Prompt:
Below are records; print only the lines from the line containing "Barcelona itu menyatakan kesiapan…" to the end, both included, reproduced exactly and without the pictures.

Data provided:
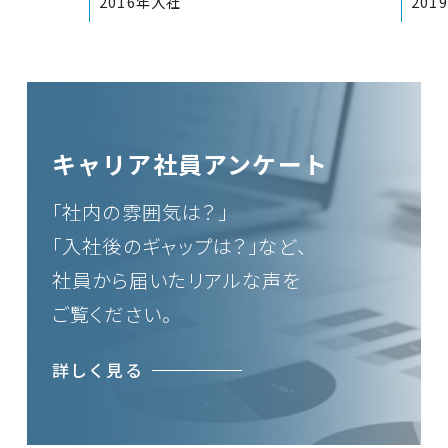
2016年入社
201
キャリア社員アンケート
「社内の雰囲気は？」
「入社後のギャップは？」など、
社員から届いたリアルな声を
ご覧ください。
詳しく見る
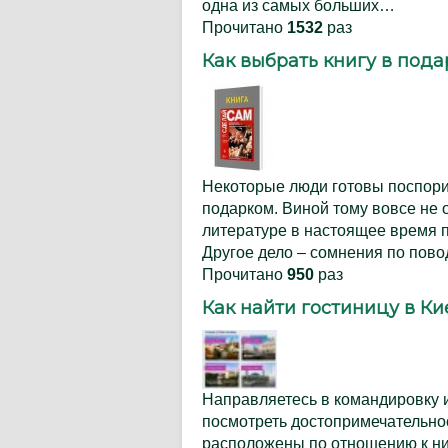
одна из самых больших…
Прочитано
1532
раз
Как выбрать книгу в пода
Некоторые люди готовы поспорит
подарком. Виной тому вовсе не 
литературе в настоящее время 
Другое дело – сомнения по пов
Прочитано
950
раз
Как найти гостиницу в Ки
Направляетесь в командировку 
посмотреть достопримечательнос
расположены по отношению к ним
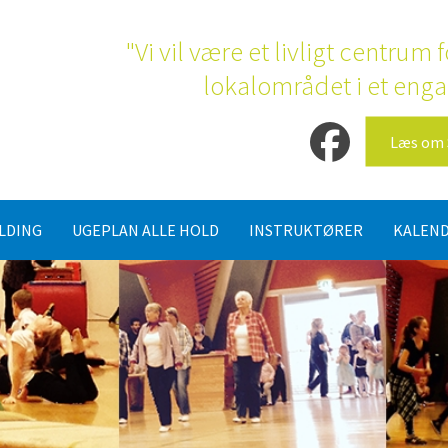
"Vi vil være et livligt centrum
lokalområdet i et enga
Læs om 
LDING
UGEPLAN ALLE HOLD
INSTRUKTØRER
KALEN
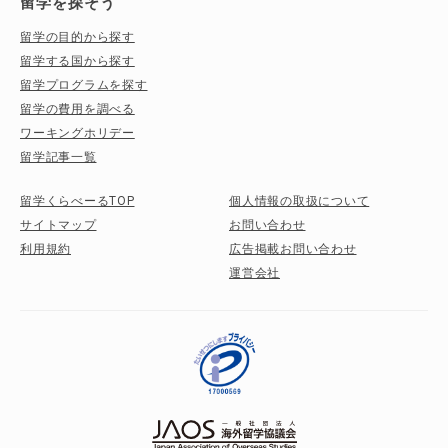
留学を探そう
留学の目的から探す
留学する国から探す
留学プログラムを探す
留学の費用を調べる
ワーキングホリデー
留学記事一覧
留学くらべーるTOP
個人情報の取扱について
サイトマップ
お問い合わせ
利用規約
広告掲載お問い合わせ
運営会社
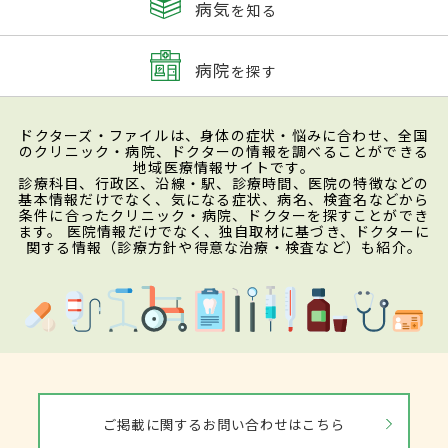
病気
を知る
病院
を探す
ドクターズ・ファイルは、身体の症状・悩みに合わせ、全国
のクリニック・病院、ドクターの情報を調べることができる
地域医療情報サイトです。
診療科目、行政区、沿線・駅、診療時間、医院の特徴などの
基本情報だけでなく、気になる症状、病名、検査名などから
条件に合ったクリニック・病院、ドクターを探すことができ
ます。 医院情報だけでなく、独自取材に基づき、ドクターに
関する情報（診療方針や得意な治療・検査など）も紹介。
ご掲載に関するお問い合わせはこちら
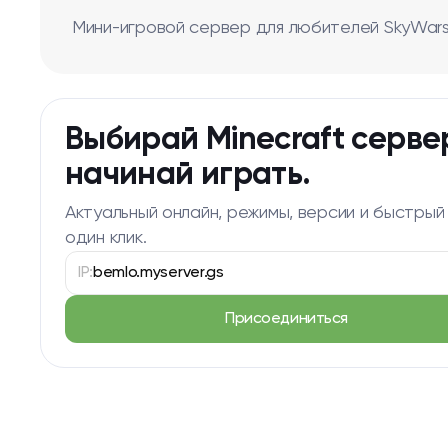
Мини-игровой сервер для любителей SkyWars, T
Выбирай Minecraft серве
начинай играть.
Актуальный онлайн, режимы, версии и быстрый
один клик.
IP:
bemlo.myserver.gs
Присоединиться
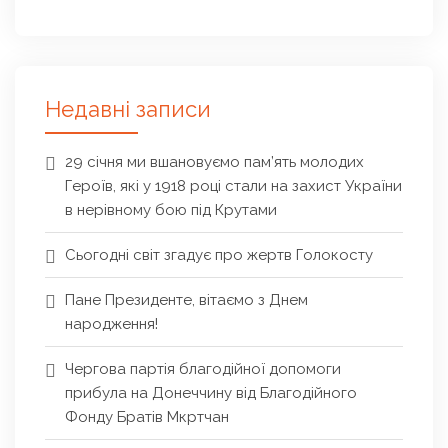
Недавні записи
29 січня ми вшановуємо пам’ять молодих
Героїв, які у 1918 році стали на захист України
в нерівному бою під Крутами
Сьогодні світ згадує про жертв Голокосту
Пане Президенте, вітаємо з Днем
народження!
Чергова партія благодійної допомоги
прибула на Донеччину від Благодійного
Фонду Братів Мкртчан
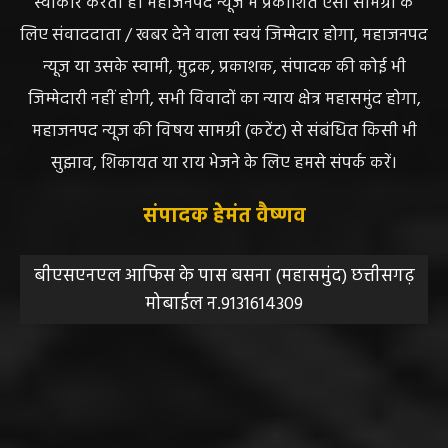
स्वीकार करता है। महाजनपद न्यूज में प्रकाशित ऐसी सामग्री के
लिए संवाददाता / खबर देने वाला स्वयं जिम्मेदार होगा, महाजनपद
न्यूज या उसके स्वामी, मुद्रक, प्रकाशक, संपादक की कोई भी
जिम्मेदारी नहीं होगी, सभी विवादों का न्याय क्षेत्र महासमुंद होगा,
महाजनपद न्यूज की विषय सामग्री (कटेंट) से संबंधित किसी भी
सुझाव, शिकायत या राय भेजने के लिए हमसे संपर्क करें।
संपादक हेमंत वैष्णव
बीएसएनएल आफिस के पास बसना (महासमुंद) छत्तीसगढ़
मोबाईल न.9131614309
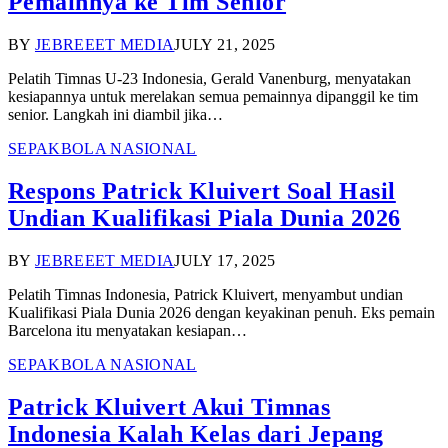
Pemainnya ke Tim Senior
BY
JEBREEET MEDIA
JULY 21, 2025
Pelatih Timnas U-23 Indonesia, Gerald Vanenburg, menyatakan
kesiapannya untuk merelakan semua pemainnya dipanggil ke tim
senior. Langkah ini diambil jika…
SEPAKBOLA NASIONAL
Respons Patrick Kluivert Soal Hasil
Undian Kualifikasi Piala Dunia 2026
BY
JEBREEET MEDIA
JULY 17, 2025
Pelatih Timnas Indonesia, Patrick Kluivert, menyambut undian
Kualifikasi Piala Dunia 2026 dengan keyakinan penuh. Eks pemain
Barcelona itu menyatakan kesiapan…
SEPAKBOLA NASIONAL
Patrick Kluivert Akui Timnas
Indonesia Kalah Kelas dari Jepang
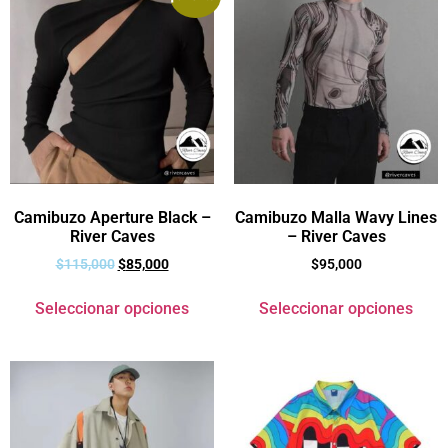
Camibuzo Aperture Black –
Camibuzo Malla Wavy Lines
River Caves
– River Caves
$
115,000
$
85,000
$
95,000
Seleccionar opciones
Seleccionar opciones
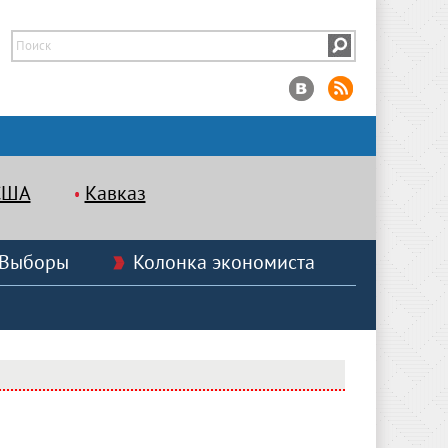
США
Кавказ
Выборы
Колонка экономиста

Written answer:
Barcelona itu menyatakan kesiapan…
SEPAKBOLA NASIONAL
Patrick Kluivert Akui Timnas
Indonesia Kalah Kelas dari Jepang
Camibuzo Aperture Black –
Camibuzo Malla Wavy Lines
River Caves
– River Caves
$
115,000
$
85,000
$
95,000
Seleccionar opciones
Seleccionar opciones
США
Кавказ
Выборы
Колонка экономиста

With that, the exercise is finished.